On the other hand, the prospect of having to read 667 scientific papers and 100,000 self-help books scares me off mindfulness. Perhaps I should just start by keeping a pencil and paper nearby and writing things down straight away. Maybe I should suffer the shock of having my house burn down and relying on some dolt to pass on my message requesting help. I’d teach him some mindfulness quickly.

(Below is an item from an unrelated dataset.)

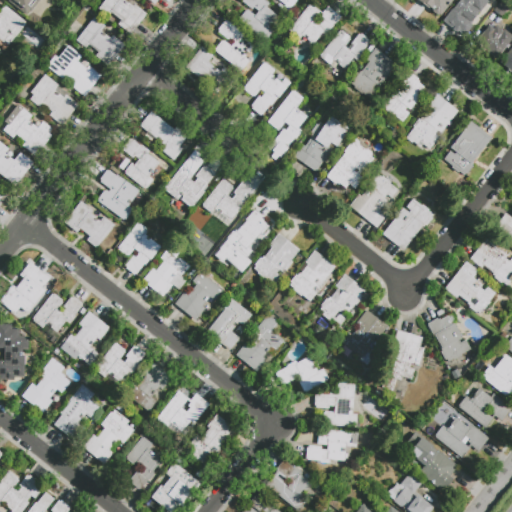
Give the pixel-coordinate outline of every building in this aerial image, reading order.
[(40,0),(27,17),(5,0),(40,0)] [(107,16),(98,9),(105,0),(124,0),(133,6),(134,5),(146,14),(130,35),(117,25),(121,20),(110,12),(107,16)] [(273,31),(264,42),(237,20),(246,10),(254,16),(258,11),(253,7),(251,10),(240,1),(240,0),(263,0),(269,4),(266,8),(277,16),(268,27),(273,31)] [(291,0),(286,8),(276,0),(291,0)] [(413,0),(452,0),(437,20),(413,1),(413,0)] [(489,0),(469,25),(463,20),(461,23),(458,20),(452,28),(442,21),(458,0),(489,0)] [(501,1),(509,7),(500,18),(493,11),(501,1)] [(288,31),(310,4),(321,13),(327,6),(340,17),(325,36),(323,34),(313,45),(300,35),(298,39),(288,31)] [(27,23),(15,38),(11,34),(3,44),(0,41),(0,11),(4,6),(27,23)] [(76,40),(94,18),(104,26),(100,31),(105,35),(106,34),(111,37),(112,35),(125,45),(108,66),(95,55),(98,52),(89,45),(86,48),(76,40)] [(251,57),(250,57),(249,58),(248,58),(247,57),(246,56),(245,58),(249,62),(241,73),(214,52),(215,51),(214,50),(221,41),(222,42),(223,41),(230,46),(233,43),(229,39),(228,41),(217,32),(219,31),(217,30),(224,21),(242,35),(241,37),(253,47),(249,52),(250,53),(251,53),(251,55),(251,56),(251,57)] [(503,29),(511,36),(511,38),(496,59),(475,43),(488,25),(493,29),(496,25),(502,30),(503,29)] [(319,56),(339,30),(351,39),(344,47),(346,48),(358,34),(359,35),(360,34),(369,41),(368,42),(370,44),(356,61),(353,59),(344,70),(333,61),(330,65),(319,56)] [(46,66),(54,56),(57,58),(67,45),(81,56),(77,61),(86,69),(88,65),(101,75),(84,96),(46,66)] [(185,68),(201,47),(213,56),(208,63),(219,71),(223,67),(233,75),(215,97),(206,90),(209,87),(185,68)] [(511,71),(500,62),(511,47),(511,71)] [(374,48),(392,62),(390,64),(398,71),(373,103),(347,83),(357,70),(360,72),(368,62),(366,59),(374,48)] [(243,88),(263,63),(264,64),(265,63),(275,71),(271,75),(280,82),(284,78),(291,83),(271,107),(270,105),(260,117),(251,109),(252,108),(250,107),(259,96),(260,97),(264,93),(260,90),(254,97),(253,96),(252,97),(243,90),(244,89),(243,88)] [(402,123),(381,106),(388,97),(389,98),(391,94),(392,95),(405,79),(403,78),(408,71),(418,79),(418,80),(419,82),(418,83),(424,88),(417,96),(421,99),(411,111),(407,108),(404,111),(409,114),(402,123)] [(33,95),(30,93),(44,74),(69,94),(67,97),(78,105),(62,126),(48,116),(51,112),(43,105),(40,109),(29,100),(33,95)] [(295,85),(302,77),(307,81),(300,90),(295,85)] [(267,123),(293,90),(303,99),(296,108),(307,117),(297,128),(301,131),(295,139),(294,139),(287,148),(288,148),(279,159),(271,152),(276,146),(272,143),(280,133),(267,123)] [(412,127),(418,119),(420,120),(429,108),(428,106),(437,95),(459,112),(441,134),(438,131),(435,135),(439,138),(429,150),(422,145),(419,149),(413,144),(412,145),(404,139),(413,128),(412,127)] [(17,105),(32,116),(28,121),(37,128),(42,122),(52,129),(49,133),(51,135),(41,149),(38,147),(32,154),(22,146),(25,142),(16,135),(13,139),(3,131),(7,125),(3,122),(17,105)] [(150,112),(173,130),(175,127),(187,137),(179,148),(182,150),(173,162),(159,151),(163,145),(154,138),(153,140),(138,128),(150,112)] [(293,157),(303,143),(305,144),(310,138),(307,136),(318,120),(324,124),(329,116),(348,129),(336,147),(330,143),(327,147),(331,149),(316,172),(293,157)] [(443,159),(449,151),(453,154),(455,152),(449,148),(470,122),(491,139),(472,162),(473,163),(472,165),(473,167),(467,174),(465,173),(464,176),(443,159)] [(122,148),(129,139),(130,140),(131,139),(141,147),(142,146),(150,152),(148,154),(159,163),(149,176),(153,180),(147,189),(132,177),(131,179),(124,174),(125,173),(124,172),(131,163),(134,165),(138,160),(134,157),(132,159),(122,151),(123,149),(122,148)] [(326,177),(344,153),(343,152),(349,144),(350,145),(355,140),(373,154),(370,157),(373,159),(359,176),(363,179),(355,189),(348,185),(343,191),(326,177)] [(33,163),(17,183),(12,179),(10,181),(0,173),(0,141),(9,149),(5,153),(14,160),(20,152),(33,163)] [(164,188),(184,163),(185,164),(185,163),(194,170),(194,171),(195,172),(189,179),(193,182),(196,178),(194,177),(202,166),(204,168),(205,166),(215,174),(214,175),(216,177),(191,210),(179,201),(182,197),(181,196),(177,201),(164,190),(165,189),(164,188)] [(112,196),(116,191),(112,188),(110,190),(99,182),(100,181),(99,180),(107,169),(115,176),(116,175),(127,183),(125,187),(136,196),(128,206),(135,212),(125,223),(97,201),(98,200),(97,199),(104,190),(105,191),(105,190),(112,196)] [(348,207),(358,195),(360,196),(366,188),(364,187),(375,173),(381,177),(382,176),(391,183),(389,184),(397,190),(391,199),(387,196),(384,199),(387,201),(379,210),(386,216),(376,229),(348,207)] [(201,206),(221,180),(222,181),(223,180),(232,187),(231,188),(232,189),(227,196),(231,199),(234,195),(232,194),(245,178),(256,176),(262,181),(230,222),(215,211),(212,215),(202,207),(202,206),(201,206)] [(382,235),(403,208),(404,209),(412,199),(420,206),(422,205),(429,211),(428,212),(432,215),(430,218),(432,219),(424,229),(422,228),(403,251),(382,235)] [(86,241),(89,237),(79,229),(76,233),(63,223),(80,201),(93,211),(90,214),(99,221),(103,217),(115,226),(96,249),(86,241)] [(244,221),(254,209),(264,218),(263,219),(265,220),(264,222),(269,226),(242,258),(225,243),(227,241),(225,240),(232,231),(234,233),(236,230),(237,231),(245,222),(244,221)] [(505,214),(511,219),(511,240),(501,232),(494,227),(505,214)] [(124,266),(132,256),(134,257),(138,253),(134,250),(128,258),(117,250),(118,249),(117,248),(138,222),(149,230),(145,235),(161,247),(150,262),(148,261),(145,266),(144,265),(136,275),(124,266)] [(268,246),(278,234),(299,250),(291,261),(293,263),(286,272),(284,270),(282,272),(279,270),(277,274),(281,277),(273,286),(257,273),(263,266),(259,263),(271,248),(268,246)] [(511,278),(506,286),(502,283),(500,284),(493,278),(494,276),(492,274),(493,274),(483,266),(481,269),(469,260),(485,239),(507,256),(505,259),(508,262),(511,258),(511,278)] [(190,267),(183,277),(187,280),(178,291),(173,286),(164,298),(142,281),(152,268),(155,271),(163,261),(160,258),(167,249),(190,267)] [(304,263),(314,251),(335,267),(317,289),(315,287),(312,290),(316,294),(310,302),(301,296),(300,297),(292,290),(293,289),(289,286),(291,283),(289,282),(296,274),(297,276),(299,273),(300,274),(307,265),(304,263)] [(0,301),(12,285),(16,287),(22,279),(19,276),(30,262),(51,278),(43,289),(45,290),(23,319),(0,301)] [(456,298),(444,289),(466,262),(477,271),(472,277),(482,285),(479,288),(483,291),(486,287),(494,294),(479,314),(476,311),(475,313),(468,307),(469,306),(467,304),(468,303),(458,295),(456,298)] [(174,304),(184,291),(189,294),(196,285),(191,282),(199,272),(223,290),(214,301),(210,298),(202,307),(205,309),(195,321),(174,304)] [(319,306),(325,298),(327,300),(329,297),(327,296),(344,274),(366,292),(349,313),(345,310),(341,315),(345,318),(341,323),(334,317),(331,320),(330,318),(328,321),(321,315),(323,313),(319,310),(321,307),(319,306)] [(29,322),(51,294),(52,295),(53,294),(62,301),(62,302),(63,302),(57,309),(61,312),(66,307),(64,306),(71,297),(72,298),(73,297),(83,304),(68,324),(65,322),(56,334),(45,325),(41,331),(29,322)] [(223,310),(221,308),(230,298),(252,315),(243,326),(239,322),(231,332),(239,338),(229,350),(206,332),(223,310)] [(340,343),(348,332),(351,335),(359,326),(355,323),(366,310),(379,321),(378,323),(391,332),(381,345),(377,341),(371,349),(375,352),(364,366),(356,359),(358,357),(340,343)] [(60,347),(71,333),(75,336),(81,328),(77,325),(87,312),(109,328),(99,341),(96,339),(89,347),(93,350),(84,361),(78,356),(75,359),(60,347)] [(464,341),(469,349),(460,355),(461,356),(453,360),(452,359),(447,362),(439,348),(441,347),(434,336),(433,337),(426,325),(436,318),(437,320),(439,318),(440,320),(451,313),(455,320),(450,323),(451,324),(453,324),(461,337),(458,339),(460,343),(464,341)] [(235,356),(246,342),(251,346),(259,336),(253,332),(267,315),(278,324),(272,332),(284,341),(276,351),(271,347),(263,358),(268,361),(258,374),(235,356)] [(28,337),(28,351),(22,351),(22,356),(25,356),(25,378),(14,378),(14,381),(0,381),(0,362),(4,362),(4,349),(0,349),(0,325),(12,325),(12,330),(20,330),(20,337),(28,337)] [(397,330),(422,338),(420,347),(424,348),(419,366),(411,363),(409,368),(414,370),(411,379),(402,377),(401,380),(396,379),(393,391),(382,388),(382,385),(381,385),(384,373),(386,374),(391,357),(392,357),(394,349),(392,348),(397,330)] [(105,381),(94,373),(115,345),(126,354),(120,362),(126,366),(129,362),(126,360),(134,349),(136,351),(137,350),(147,357),(125,386),(122,383),(120,386),(108,377),(105,381)] [(274,374),(287,367),(286,365),(296,361),(297,363),(310,356),(317,371),(322,368),(329,381),(305,393),(305,392),(303,393),(298,382),(301,380),(298,375),(293,377),(295,379),(280,386),(274,374)] [(52,358),(64,368),(60,372),(64,375),(63,377),(70,382),(61,393),(56,389),(48,398),(52,401),(42,413),(21,396),(32,384),(36,387),(44,377),(39,374),(52,358)] [(481,377),(489,366),(494,370),(502,359),(511,367),(511,391),(507,398),(481,377)] [(173,380),(163,393),(160,390),(153,400),(158,403),(149,414),(125,396),(133,386),(138,389),(145,379),(141,376),(152,363),(173,380)] [(337,380),(354,381),(352,414),(357,414),(356,428),(319,425),(320,411),(333,412),(333,409),(315,407),(316,405),(313,405),(314,393),(329,394),(329,393),(336,394),(337,380)] [(81,386),(93,395),(89,401),(98,408),(90,418),(86,415),(69,437),(53,426),(62,415),(60,413),(81,386)] [(511,409),(501,422),(494,417),(485,429),(457,408),(465,397),(470,400),(478,389),(490,398),(493,395),(511,409)] [(208,404),(193,423),(189,420),(177,436),(155,419),(177,391),(190,401),(195,394),(208,404)] [(114,411),(127,421),(125,424),(132,430),(122,444),(117,440),(109,449),(113,452),(103,464),(83,448),(92,436),(96,438),(104,428),(100,425),(110,413),(111,414),(114,411)] [(201,438),(209,429),(207,427),(216,415),(237,431),(205,471),(189,458),(195,450),(189,445),(197,435),(201,438)] [(488,438),(478,451),(471,446),(462,458),(434,437),(442,426),(446,430),(455,419),(457,421),(460,417),(488,438)] [(404,439),(411,429),(434,448),(434,449),(454,465),(449,471),(452,473),(441,487),(418,469),(422,464),(417,461),(404,452),(410,444),(404,439)] [(317,445),(318,430),(358,432),(357,448),(345,447),(344,462),(329,461),(329,465),(319,464),(319,462),(306,461),(306,448),(308,448),(308,446),(321,447),(321,450),(326,450),(327,446),(317,445)] [(141,437),(152,445),(148,450),(161,460),(152,471),(155,474),(149,481),(148,480),(139,491),(128,483),(137,471),(139,473),(142,468),(137,463),(134,466),(124,459),(141,437)] [(307,502),(298,511),(296,511),(264,485),(284,460),(294,469),(295,467),(303,474),(301,475),(318,489),(311,497),(305,493),(301,497),(307,502)] [(171,511),(169,511),(151,497),(160,485),(162,486),(171,475),(167,472),(174,463),(196,481),(189,491),(185,488),(177,498),(181,500),(171,511)] [(30,476),(39,483),(28,497),(29,497),(25,502),(28,504),(21,511),(12,511),(1,503),(0,504),(0,481),(8,472),(19,481),(12,489),(17,492),(20,488),(18,486),(26,476),(28,478),(30,476)] [(409,473),(422,483),(415,492),(421,496),(420,498),(434,508),(430,511),(406,511),(393,501),(394,501),(386,495),(386,494),(388,492),(389,491),(390,490),(392,489),(394,487),(395,486),(395,485),(396,483),(395,483),(399,485),(409,473)] [(28,511),(44,492),(53,500),(43,511),(50,511),(49,511),(57,501),(59,502),(60,501),(70,509),(67,511),(28,511)] [(242,511),(248,505),(256,511),(262,511),(261,511),(260,511),(257,511),(248,504),(258,493),(276,508),(276,509),(279,511),(242,511)]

Some readers seem intent on nullifying the authority of David Simmonds. The critics are so intense; Simmonds is cast as more scoundrel than scamp. He is, in fact, a Canadian writer of much wit and wisdom. Simmonds writes strong prose, not infrequently laced with savage humour. He dissects, in a cheeky way, what some think sacrosanct. His wit refuses to allow the absurdities of life to move along, nicely, without comment. What Simmonds writes frightens some readers. He doesn't court the ineffectual. Those he scares off are the same ones that will not understand his writing. Satire is not for sissies. The wit of David Simmonds skewers societal vanities, the self-important and their follies as well as the madness of tyrants. He never targets the outcasts or the marginalised; when he goes for a jugular, its blood is blue. David Simmonds, by nurture, is a lawyer. By nature, he is a perceptive writer, with a gimlet eye, a superb folk singer, lyricist and composer. He believes quirkiness is universal; this is his focus and the base of his creativity. "If my humour hurts," says Simmonds,"it's after the stiletto comes out." He's an urban satirist on par with Pete Hamill and Mike Barnacle; the late Jimmy Breslin and Mike Rokyo and, increasingly, Dorothy Parker. He writes from and often about the village of Wellington, Ontario. Simmonds also writes for the Wellington "Times," in Wellington, Ontario.